Famous Last Words, paru en 1982, revêt pour les amateurs de Supertramp une connotation tout à fait particulière : c’est en effet le dernier album du groupe avec Roger Hodgson. On le sait, le succès de Supertramp a été assez tardif, après deux albums distribués confidentiellement, et n’est venu qu’à la parution (fracassante) de Crime Of The Century, qui révélait au monde la qualité du tandem Hodgson (la voix aiguë à la guitare) - Davies (la voix grave au piano). Succès qui ne se démentira pas pendant plusieurs années, avec comme point culminant la sortie de Breakfast In America, trois ans avant l’album qui nous intéresse aujourd’hui.
Le line-up est resté le même depuis Crime Of The Century, et après le retentissement planétaire de Breakfast In America et la tournée triomphale couronnée par la sortie du Live In Paris, les fans attendent énormément de cet album. L’artwork est a posteriori plein de symboles, et rien que le titre laisse présager de la dissociation du groupe. En effet, la pochette montre une allégorie du bûcheron en train de scier la branche sur laquelle il est assis. Malgré les sombres présages qui pourraient laisser penser que le groupe est sur le laisser-aller proche de la dissolution qui précède l’éclatement d’un combo, le contenu montre le savoir-faire toujours présent du groupe, même si la séparation des genres (Hodgson le mélodiste mélancolique vs. Davies le bluesman) est plus nette que sur les albums précédents.
Nous retrouvons donc sans surprise les éléments qui ont fait le succès du groupe : la rythmique piano impeccable (Put On Your Old Brown Shoes, Waiting So Long), les solos de sax de John Helliwell (dans le gros blues My Kind Of Lady, une resucée bien réussie de Ain’t Nobody But Me), le hit (trop ?) calibré (It’s Raining Again)... Mais, car il y a un mais, la magie présente sur les albums précédents, déjà mise à mal dans Breakfast In America, s’étiole de plus en plus. Ainsi certains titres apparaissent désincarnés : le piano lent de Bonnie prend des airs d’Elton John en petite forme, le refrain de C’est Le Bon paraît assez geignard, les chœurs de Put On Your Old Brown Shoes sont un tantinet artificiels. D’une façon générale, les compositions servies par Rick Davies sont un cran en-dessous de ce que le groupe propose habituellement, bien que toujours soutenues par un swing vocal bien utilisé.
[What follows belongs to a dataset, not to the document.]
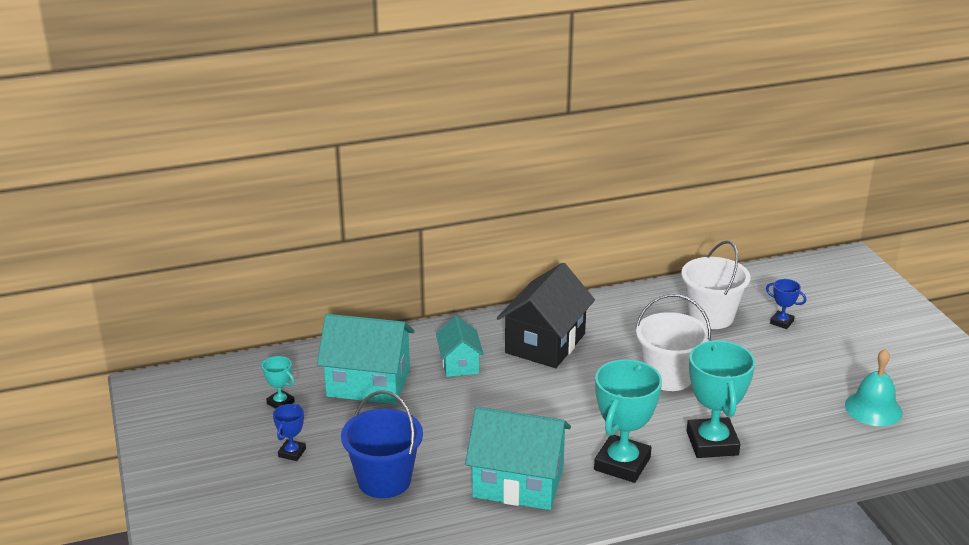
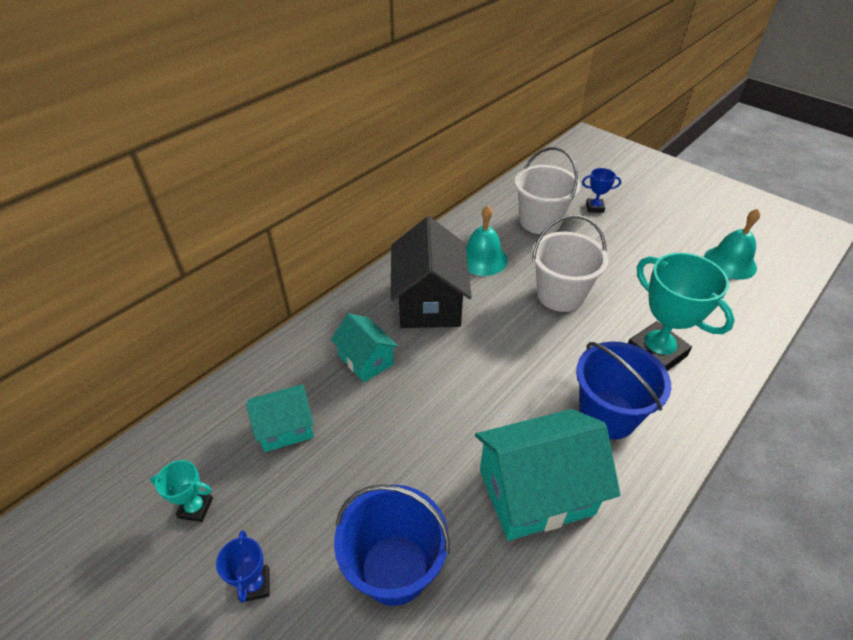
camera: 30 degrees left, 15 degrees up
(368, 383) = (285, 428): turquoise house -> turquoise house, size x0.57
(622, 464) = (607, 415): turquoise trophy -> blue bucket
(623, 328) = (482, 259): none -> turquoise bell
C’est plutôt Roger qui s’en tire le mieux, notamment avec Know Who You Are, un des plus beaux titres mélancoliques du groupe, et la fin decrescendo très atmosphérique de Don’t Leave Me Now, où la musique s’évanouit en laissant échapper des soupirs à l’harmonica comme au début mythique du School qui ouvrait Crime Of The Century.
Ces éclairs de génie ne sauvent pas un Famous Last Words en demi-teinte, dans lequel il apparait clairement que le délicat équilibre qui faisait fonctionner le duo Davies-Hodgson est rompu. Suite à cet album, insatisfait de l’esprit régnant dans le groupe, Roger quittera Supertramp pour commencer avec brio une carrière solo. Le quatuor restant fera paraître trois années plus tard Brother Where You Bound, de facture assez différente, ouvrant la troisième ère dans la carrière de Supertramp.